In additive manufacturing specifically, we’re hearing about competitive pressure, including price dynamics from overseas manufacturers. In those conditions, you may not win on price. But the most important question customers ask is still: does this printer do what I need it to do? The faster you can get them to a confident “yes,” the faster you can move them through the decision journey – from “I need a printer” to “I need an SLS printer” to “this is the right printer for my business.” AI helps customers reach that confidence faster, which supports faster closes.
As AI becomes more embedded in these decision-making workflows, in industrial manufacturing it can be extremely powerful, but it also raises concerns around safety, reliability, and control. What kinds of guardrails do you put in place to ensure AI behaves responsibly, including when it comes to sensitive information and trade secrets?
Guardrails are a core part of how we think about building and deploying AI in industrial contexts. In manufacturing, hallucinations aren’t just annoying, they can be expensive and even dangerous if not properly controlled. That’s why we don’t use AI to run manufacturing operations themselves; our focus is on supporting the sales organization in a very guided way.
From a practical standpoint, we work closely with each manufacturer to understand which data should and should not be surfaced externally. We then build a proprietary RAG database for each customer that contains only the approved dataset the AI agent is trained on. The agent is not allowed to go outside of that dataset to generate answers. The moment you let an AI pull from the general web or broad external knowledge, you risk unreliable or inappropriate outputs.
If certain information, including trade secrets, isn’t included in the dataset, the AI simply won’t have access to it. Across the board, the key is leveraging AI in a highly constrained, intentional way, with clear protections in place to ensure it operates strictly within the boundaries it was designed for.
The Research & Development Tax Credit
The now permanent Research & Development Tax Credit (R&D) Tax Credit is available for companies developing new or improved products, processes and/or software.
3D printing can help boost a company’s R&D Tax Credits. Wages for technical employees creating, testing and revising 3D printed prototypes can be included as a percentage of eligible time spent for the R&D Tax Credit. Similarly, when used as a method of improving a process, time spent integrating 3D printing hardware and software counts as an eligible activity. Lastly, when used for modeling and preproduction, the costs of filaments consumed during the development process may also be recovered.
Whether it is used for creating and testing prototypes or for final production, 3D printing is a strong indicator that R&D-eligible activities are taking place. Companies implementing this technology at any point should consider taking advantage of R&D Tax Credits.
Conclusion
As this conversation highlights, selling industrial 3D printing systems is increasingly less about listing specifications and more about managing complexity, context, and confidence throughout the sales process.

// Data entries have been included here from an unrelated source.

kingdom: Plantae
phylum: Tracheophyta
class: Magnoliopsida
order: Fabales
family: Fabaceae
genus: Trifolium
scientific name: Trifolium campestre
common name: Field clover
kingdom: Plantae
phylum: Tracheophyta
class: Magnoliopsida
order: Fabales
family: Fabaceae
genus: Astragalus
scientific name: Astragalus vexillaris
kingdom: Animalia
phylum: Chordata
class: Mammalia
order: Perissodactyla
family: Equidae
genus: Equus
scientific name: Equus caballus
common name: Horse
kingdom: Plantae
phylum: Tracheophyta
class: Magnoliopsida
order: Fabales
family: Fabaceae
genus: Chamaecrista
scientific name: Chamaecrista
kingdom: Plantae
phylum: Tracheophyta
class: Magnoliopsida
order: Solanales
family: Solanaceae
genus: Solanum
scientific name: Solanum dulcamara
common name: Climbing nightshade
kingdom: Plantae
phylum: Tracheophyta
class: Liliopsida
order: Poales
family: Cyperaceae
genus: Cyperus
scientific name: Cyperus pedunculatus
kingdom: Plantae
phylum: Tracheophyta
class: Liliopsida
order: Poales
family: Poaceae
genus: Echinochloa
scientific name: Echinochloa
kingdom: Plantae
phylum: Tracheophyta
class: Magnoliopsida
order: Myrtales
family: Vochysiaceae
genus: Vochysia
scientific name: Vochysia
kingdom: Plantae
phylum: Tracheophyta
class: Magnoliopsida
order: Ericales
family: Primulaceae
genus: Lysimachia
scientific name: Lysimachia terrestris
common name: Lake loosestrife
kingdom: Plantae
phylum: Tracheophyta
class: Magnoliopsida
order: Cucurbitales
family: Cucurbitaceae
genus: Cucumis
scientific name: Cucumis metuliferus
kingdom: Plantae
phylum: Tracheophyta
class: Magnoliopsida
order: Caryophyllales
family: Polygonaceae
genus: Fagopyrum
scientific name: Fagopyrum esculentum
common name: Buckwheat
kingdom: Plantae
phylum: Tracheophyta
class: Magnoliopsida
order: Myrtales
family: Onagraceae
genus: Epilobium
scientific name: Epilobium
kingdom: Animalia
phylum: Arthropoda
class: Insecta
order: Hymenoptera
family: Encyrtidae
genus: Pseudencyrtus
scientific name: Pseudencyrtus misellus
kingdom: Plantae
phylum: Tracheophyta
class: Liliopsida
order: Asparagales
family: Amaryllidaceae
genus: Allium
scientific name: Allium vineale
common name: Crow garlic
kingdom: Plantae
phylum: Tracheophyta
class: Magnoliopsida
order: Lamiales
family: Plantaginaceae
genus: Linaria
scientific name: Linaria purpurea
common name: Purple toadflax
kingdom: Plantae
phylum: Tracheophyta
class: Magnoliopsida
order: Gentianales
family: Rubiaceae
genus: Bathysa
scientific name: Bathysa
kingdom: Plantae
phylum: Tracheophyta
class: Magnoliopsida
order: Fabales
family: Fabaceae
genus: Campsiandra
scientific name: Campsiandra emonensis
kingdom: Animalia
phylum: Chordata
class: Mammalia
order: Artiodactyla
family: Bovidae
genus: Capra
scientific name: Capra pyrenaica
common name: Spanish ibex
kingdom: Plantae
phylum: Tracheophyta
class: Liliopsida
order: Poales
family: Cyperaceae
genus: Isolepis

By using AI to surface the right technical knowledge at the right moment, manufacturers can reduce misconfigurations, shorten sales cycles, and scale expertise without over-relying on a small group of specialists. Importantly, efforts to develop and implement AI-driven sales tools — including software development, data structuring, system integration, and iterative improvement — may also qualify as eligible activities under U.S. federal and state R&D tax credit programs. For additive manufacturing companies investing in AI to modernize sales processes, these incentives can help offset development costs while supporting the broader goal of making advanced manufacturing technologies easier to sell, deploy, and scale.